Mary looked at him. “No,” she said. “He couldn’t help it.”
She was clever. She knew perfectly well what he was getting at. Broussard himself understood revenge. He understood what an adult’s selfishness and a failure to nurture could do to a child. Narcissism was a failure to nurture. Even though the child was involved, the seduction was for the narcissist; the child received none of the incestuous parent’s affection. It was all inner-directed, and the child was little more than a rubber tube in a monkey’s cage. A thing to be used. Broussard remembered his mother’s embrace, the soft depths of her breasts, the nylon between them, and her saying to him that he was the prettiest little girl she had ever held and then how he would touch her and she would lay her head back and let him do what he wanted. It all had been for her. And she had never gotten enough. He never had been able to do enough for her, no matter how greedily he satisfied his own priapic curiosity.
58
“I
don’t know that much about them,” Palma shouted against the traffic as she turned her back to the afternoon sun coming in through the phone booth glass glazed with dirt and oxidized smog. She had stopped at the first pay phone she could find after she and Grant left Alice Jackson’s house, which meant they had driven only a few blocks and were still deep in the environs of the Third Ward, working their way back under the expressways toward Montrose. She was talking to Leeland.

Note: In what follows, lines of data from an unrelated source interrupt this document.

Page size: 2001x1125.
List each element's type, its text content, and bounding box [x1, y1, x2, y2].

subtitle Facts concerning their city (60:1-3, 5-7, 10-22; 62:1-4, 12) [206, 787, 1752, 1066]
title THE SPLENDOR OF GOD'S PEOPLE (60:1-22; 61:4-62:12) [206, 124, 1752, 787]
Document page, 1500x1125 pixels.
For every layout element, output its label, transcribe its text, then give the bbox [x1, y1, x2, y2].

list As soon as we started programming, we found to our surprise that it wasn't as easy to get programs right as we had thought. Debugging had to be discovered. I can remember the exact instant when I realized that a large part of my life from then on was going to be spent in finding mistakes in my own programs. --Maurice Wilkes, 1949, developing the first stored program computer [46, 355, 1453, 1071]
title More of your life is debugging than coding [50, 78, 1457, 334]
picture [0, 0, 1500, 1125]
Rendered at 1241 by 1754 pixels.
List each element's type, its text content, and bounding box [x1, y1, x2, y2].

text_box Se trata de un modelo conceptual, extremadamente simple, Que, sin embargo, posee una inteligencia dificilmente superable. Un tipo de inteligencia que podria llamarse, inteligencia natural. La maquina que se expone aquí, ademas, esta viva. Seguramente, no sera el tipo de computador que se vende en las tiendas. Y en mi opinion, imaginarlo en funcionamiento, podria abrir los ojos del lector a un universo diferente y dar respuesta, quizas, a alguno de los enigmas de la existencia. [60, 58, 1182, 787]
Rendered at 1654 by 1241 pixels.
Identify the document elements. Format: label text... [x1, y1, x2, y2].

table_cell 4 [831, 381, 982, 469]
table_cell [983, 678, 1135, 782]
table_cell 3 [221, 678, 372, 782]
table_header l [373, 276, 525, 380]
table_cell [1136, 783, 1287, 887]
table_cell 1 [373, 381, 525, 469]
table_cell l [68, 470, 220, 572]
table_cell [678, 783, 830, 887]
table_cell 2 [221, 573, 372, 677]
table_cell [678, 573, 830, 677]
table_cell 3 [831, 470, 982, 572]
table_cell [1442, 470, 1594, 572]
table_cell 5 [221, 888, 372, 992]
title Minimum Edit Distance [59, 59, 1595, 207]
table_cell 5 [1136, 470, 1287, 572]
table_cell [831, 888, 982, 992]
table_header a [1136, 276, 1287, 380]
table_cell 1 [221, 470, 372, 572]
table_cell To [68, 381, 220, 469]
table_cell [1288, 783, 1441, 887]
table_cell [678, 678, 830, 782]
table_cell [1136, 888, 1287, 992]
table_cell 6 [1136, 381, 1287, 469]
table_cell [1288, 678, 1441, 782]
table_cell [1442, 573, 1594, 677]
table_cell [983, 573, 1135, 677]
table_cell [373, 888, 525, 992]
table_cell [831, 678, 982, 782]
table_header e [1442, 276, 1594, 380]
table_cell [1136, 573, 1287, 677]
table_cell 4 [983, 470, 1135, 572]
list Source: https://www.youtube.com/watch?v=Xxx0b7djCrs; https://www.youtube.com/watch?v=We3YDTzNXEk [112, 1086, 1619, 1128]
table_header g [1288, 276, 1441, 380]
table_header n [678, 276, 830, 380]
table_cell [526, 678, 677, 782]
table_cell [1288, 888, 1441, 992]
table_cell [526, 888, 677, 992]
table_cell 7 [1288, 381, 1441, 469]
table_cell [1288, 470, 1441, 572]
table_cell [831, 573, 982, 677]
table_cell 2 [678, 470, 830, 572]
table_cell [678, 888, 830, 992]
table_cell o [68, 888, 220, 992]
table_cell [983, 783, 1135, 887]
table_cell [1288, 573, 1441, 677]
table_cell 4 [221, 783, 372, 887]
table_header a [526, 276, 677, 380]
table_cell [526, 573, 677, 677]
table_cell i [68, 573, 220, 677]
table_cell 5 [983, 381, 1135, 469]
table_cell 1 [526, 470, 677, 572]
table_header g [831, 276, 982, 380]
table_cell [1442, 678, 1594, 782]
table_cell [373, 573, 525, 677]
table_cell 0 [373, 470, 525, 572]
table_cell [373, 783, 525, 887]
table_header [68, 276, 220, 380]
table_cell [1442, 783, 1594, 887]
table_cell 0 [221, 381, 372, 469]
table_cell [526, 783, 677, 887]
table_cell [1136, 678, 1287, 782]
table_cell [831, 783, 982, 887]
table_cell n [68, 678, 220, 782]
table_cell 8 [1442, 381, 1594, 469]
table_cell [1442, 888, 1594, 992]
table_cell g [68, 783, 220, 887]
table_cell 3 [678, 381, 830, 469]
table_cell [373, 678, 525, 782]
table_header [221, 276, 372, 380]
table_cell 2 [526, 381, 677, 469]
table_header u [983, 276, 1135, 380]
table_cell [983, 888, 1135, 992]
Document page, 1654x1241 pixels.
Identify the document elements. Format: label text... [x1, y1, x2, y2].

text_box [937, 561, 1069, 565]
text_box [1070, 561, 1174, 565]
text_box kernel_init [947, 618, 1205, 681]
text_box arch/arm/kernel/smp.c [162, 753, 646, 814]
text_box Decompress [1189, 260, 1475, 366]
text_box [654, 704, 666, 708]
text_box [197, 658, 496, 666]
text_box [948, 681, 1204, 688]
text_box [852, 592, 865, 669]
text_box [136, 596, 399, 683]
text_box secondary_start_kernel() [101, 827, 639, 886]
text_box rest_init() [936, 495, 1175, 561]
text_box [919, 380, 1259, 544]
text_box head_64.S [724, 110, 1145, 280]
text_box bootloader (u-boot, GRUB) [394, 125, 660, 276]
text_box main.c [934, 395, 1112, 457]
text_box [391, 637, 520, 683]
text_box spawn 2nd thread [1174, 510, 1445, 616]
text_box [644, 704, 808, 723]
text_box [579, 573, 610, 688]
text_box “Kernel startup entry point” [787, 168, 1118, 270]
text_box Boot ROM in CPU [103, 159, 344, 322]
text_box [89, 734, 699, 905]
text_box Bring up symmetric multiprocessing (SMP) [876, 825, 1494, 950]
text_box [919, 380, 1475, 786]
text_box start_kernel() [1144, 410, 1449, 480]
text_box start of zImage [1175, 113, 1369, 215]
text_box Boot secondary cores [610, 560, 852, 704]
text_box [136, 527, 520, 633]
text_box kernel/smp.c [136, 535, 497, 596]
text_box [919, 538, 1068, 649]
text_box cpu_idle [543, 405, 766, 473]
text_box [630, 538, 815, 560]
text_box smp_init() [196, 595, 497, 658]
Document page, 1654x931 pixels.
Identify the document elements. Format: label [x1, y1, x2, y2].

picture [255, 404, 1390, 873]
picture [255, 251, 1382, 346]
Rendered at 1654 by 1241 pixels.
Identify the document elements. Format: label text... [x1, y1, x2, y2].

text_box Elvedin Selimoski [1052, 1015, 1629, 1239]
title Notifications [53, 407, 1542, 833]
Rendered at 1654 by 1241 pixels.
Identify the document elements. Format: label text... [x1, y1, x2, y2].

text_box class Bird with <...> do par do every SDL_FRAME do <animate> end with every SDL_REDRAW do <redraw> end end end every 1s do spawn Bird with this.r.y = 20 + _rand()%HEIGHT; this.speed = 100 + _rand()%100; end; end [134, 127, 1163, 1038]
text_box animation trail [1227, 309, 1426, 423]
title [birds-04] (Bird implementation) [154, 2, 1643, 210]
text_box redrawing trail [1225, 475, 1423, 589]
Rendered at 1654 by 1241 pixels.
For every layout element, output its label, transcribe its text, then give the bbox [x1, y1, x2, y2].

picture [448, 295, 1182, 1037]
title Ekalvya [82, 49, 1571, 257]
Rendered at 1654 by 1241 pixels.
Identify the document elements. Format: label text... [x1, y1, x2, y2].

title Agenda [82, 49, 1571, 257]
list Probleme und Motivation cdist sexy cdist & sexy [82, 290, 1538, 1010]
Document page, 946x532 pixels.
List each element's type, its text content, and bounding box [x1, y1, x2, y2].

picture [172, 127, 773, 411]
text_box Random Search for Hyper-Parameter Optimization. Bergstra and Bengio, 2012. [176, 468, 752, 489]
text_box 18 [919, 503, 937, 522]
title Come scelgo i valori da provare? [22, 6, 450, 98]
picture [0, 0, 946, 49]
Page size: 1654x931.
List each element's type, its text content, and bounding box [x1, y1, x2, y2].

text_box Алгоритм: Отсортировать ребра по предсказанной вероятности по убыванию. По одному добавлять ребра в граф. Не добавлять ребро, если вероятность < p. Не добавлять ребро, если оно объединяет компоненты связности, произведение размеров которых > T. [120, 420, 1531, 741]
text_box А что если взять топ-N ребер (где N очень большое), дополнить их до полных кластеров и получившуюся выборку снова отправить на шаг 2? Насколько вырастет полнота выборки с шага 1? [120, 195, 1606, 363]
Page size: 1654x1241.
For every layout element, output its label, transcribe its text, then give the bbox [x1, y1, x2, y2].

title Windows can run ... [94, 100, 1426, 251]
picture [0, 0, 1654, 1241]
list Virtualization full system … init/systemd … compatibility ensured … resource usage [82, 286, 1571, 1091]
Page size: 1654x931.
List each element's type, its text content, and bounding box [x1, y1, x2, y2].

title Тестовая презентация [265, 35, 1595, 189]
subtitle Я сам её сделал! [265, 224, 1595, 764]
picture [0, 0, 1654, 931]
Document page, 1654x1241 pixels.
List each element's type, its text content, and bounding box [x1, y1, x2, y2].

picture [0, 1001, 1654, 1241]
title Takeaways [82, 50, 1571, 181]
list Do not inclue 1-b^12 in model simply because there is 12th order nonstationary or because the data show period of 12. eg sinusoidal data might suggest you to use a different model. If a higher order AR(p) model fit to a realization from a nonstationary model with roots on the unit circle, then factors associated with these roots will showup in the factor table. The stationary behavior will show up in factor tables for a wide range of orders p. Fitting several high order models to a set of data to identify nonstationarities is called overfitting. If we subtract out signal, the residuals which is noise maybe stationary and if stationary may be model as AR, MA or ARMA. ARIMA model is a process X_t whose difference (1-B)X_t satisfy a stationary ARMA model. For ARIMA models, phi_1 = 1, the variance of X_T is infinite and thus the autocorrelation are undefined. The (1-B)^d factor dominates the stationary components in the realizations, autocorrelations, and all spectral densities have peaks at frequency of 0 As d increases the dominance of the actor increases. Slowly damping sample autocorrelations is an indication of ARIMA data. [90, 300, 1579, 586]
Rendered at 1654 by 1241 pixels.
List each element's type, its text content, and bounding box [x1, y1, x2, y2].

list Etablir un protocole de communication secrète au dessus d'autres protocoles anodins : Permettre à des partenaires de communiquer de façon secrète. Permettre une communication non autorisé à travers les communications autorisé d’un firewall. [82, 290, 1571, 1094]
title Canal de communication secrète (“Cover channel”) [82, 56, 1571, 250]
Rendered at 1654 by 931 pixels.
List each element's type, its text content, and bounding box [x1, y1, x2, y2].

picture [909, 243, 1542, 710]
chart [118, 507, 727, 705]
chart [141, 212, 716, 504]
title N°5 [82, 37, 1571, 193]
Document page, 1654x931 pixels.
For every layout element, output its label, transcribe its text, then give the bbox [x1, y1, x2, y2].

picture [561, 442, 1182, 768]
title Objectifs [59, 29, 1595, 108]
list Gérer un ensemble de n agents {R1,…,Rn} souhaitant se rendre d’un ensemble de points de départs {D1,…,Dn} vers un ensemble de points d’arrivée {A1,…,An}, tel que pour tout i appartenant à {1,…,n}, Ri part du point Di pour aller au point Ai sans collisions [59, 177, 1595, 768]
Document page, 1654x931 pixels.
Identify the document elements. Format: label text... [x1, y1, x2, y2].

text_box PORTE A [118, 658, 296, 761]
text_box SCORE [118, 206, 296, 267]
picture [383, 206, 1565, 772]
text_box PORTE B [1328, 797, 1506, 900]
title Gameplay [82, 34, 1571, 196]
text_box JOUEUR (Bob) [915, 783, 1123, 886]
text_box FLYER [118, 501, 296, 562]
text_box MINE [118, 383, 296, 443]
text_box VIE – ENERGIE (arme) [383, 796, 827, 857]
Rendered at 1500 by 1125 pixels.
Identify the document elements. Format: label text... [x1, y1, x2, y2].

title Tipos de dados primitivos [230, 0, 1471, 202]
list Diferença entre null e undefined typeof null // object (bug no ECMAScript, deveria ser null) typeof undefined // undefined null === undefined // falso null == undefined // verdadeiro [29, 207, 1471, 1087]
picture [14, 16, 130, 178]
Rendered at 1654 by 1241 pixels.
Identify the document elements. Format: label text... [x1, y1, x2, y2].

“We just know he cross-dresses and wears several different styles of blond wigs. The main thing right now is to find out if the unidentified strands found at Samenov’s were wig hairs. I do know that most expensive wigs are made of real human hair. Some of it comes from Indonesia, usually Korea, and some of it comes from Europe. The Korean hair has coarser strands and is less expensive than the European hair, which is a finer texture. Both kinds are often bleached and redyed. But when natural hair color is wanted it has to be European, since Indonesian is only black. Both kinds are used to make blond wigs.”